Dossier : IMM‑4516‑08

Référence : 2009 CF 706

Ottawa (Ontario), le 7 juillet 2009

En présence de monsieur le juge Beaudry

 

 

ENTRE :

KELLY PALUMBO

demanderesse

et

 

LE MINISTRE DE LA CITOYENNETÉ

ET DE L’IMMIGRATION

défendeur

 

 

MOTIFS DU JUGEMENT ET JUGEMENT

 

[1]               Il s’agit d’une demande de contrôle judiciaire, présentée en vertu du paragraphe 72(1) de la Loi sur l’immigration et la protection des réfugiés, L.C. 2001, ch. 27 (la Loi), d’une décision rendue le 3 octobre 2008 par une agente d’immigration (l’agente), dans laquelle l’agente a rejeté la demande de dispense de l’obligation d’obtenir un visa de résident permanent présentée par la demanderesse, laquelle demande était fondée sur des motifs d’ordre humanitaire.

 

La question en litige

[2]               La présente demande soulève la question suivante : l’agente a‑t‑elle commis une erreur de fait ou de droit lorsqu’elle a tranché la demande de la demanderesse?

**Données fournies:**
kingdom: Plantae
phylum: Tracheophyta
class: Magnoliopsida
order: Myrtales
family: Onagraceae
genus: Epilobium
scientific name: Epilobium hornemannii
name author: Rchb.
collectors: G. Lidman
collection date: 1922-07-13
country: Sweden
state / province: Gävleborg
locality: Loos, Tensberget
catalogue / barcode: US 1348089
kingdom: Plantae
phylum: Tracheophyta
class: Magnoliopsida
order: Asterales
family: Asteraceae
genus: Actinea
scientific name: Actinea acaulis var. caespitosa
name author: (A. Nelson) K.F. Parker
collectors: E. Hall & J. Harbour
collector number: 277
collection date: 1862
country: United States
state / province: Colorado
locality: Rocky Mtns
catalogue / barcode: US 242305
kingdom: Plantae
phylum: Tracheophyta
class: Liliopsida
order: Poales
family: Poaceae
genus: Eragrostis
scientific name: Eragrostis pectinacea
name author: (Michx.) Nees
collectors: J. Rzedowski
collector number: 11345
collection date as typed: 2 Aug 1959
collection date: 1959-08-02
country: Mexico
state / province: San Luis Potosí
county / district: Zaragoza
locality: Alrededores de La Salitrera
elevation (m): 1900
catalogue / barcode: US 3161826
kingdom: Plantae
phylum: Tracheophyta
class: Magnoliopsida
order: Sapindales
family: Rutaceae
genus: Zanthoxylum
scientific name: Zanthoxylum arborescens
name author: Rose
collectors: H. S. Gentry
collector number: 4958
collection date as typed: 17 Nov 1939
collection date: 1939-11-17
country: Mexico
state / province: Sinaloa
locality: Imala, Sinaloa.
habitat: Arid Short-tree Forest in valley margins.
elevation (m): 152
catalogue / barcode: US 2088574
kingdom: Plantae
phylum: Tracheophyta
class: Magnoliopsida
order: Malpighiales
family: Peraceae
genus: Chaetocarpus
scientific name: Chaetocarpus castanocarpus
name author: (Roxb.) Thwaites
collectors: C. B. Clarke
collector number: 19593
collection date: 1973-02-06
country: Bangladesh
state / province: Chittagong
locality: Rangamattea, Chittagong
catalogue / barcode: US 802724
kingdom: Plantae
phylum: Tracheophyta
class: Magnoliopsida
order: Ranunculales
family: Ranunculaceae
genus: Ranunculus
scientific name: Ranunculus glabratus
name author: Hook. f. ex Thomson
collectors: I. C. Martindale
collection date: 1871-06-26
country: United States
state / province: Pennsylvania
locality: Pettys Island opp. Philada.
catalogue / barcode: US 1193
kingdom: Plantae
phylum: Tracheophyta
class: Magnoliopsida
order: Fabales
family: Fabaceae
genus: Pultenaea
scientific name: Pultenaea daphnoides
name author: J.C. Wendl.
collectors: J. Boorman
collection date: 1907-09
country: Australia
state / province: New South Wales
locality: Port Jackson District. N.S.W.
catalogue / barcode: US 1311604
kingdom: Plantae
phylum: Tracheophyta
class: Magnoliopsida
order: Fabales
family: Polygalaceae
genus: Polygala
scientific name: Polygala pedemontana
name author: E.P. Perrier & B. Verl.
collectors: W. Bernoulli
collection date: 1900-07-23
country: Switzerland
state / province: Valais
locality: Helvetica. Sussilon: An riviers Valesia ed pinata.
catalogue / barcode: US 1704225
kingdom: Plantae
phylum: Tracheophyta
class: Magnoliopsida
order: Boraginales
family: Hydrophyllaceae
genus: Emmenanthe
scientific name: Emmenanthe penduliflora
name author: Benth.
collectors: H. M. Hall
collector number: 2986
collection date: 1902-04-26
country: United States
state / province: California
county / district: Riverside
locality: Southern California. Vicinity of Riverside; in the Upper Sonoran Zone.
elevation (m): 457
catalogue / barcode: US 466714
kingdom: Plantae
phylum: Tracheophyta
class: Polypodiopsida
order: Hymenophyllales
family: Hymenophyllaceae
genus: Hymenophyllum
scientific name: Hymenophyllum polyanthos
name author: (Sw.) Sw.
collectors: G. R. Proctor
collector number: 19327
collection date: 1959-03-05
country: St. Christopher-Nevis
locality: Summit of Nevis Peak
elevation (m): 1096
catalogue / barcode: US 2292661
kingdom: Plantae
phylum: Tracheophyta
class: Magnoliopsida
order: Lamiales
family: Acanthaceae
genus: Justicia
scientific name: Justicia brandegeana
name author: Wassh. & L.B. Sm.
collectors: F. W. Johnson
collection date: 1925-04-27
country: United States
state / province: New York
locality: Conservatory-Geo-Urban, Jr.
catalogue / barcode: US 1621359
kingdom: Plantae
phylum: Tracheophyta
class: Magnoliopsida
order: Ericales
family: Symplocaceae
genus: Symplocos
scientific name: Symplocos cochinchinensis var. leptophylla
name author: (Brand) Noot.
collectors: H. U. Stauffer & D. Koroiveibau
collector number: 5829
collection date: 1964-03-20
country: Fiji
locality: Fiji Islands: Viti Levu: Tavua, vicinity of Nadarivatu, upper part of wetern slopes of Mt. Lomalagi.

**Consigne 1:**
Reproduisez sans aucune modification le passage de l'extrait de jugement qui s'ouvre sur les mots contenant « [2]               La présente » et se clôt sur « de la demanderesse? ».
**Consigne 2:**
Répondez aux questions suivantes sur l'extrait de jugement, en marquant chaque réponse de la même lettre que sa question.
(a) Quel juge préside l'audience ?
(b) Dans quelle ville le jugement est-il rendu ?
(c) À quelle date l'agente d'immigration a-t-elle rendu sa décision ?

**Réponse finale 1:**
[2]               La présente demande soulève la question suivante : l’agente a‑t‑elle commis une erreur de fait ou de droit lorsqu’elle a tranché la demande de la demanderesse?

**Réponse finale 2:**
(a) Monsieur le juge Beaudry.
(b) Ottawa (Ontario).
(c) Le 3 octobre 2008.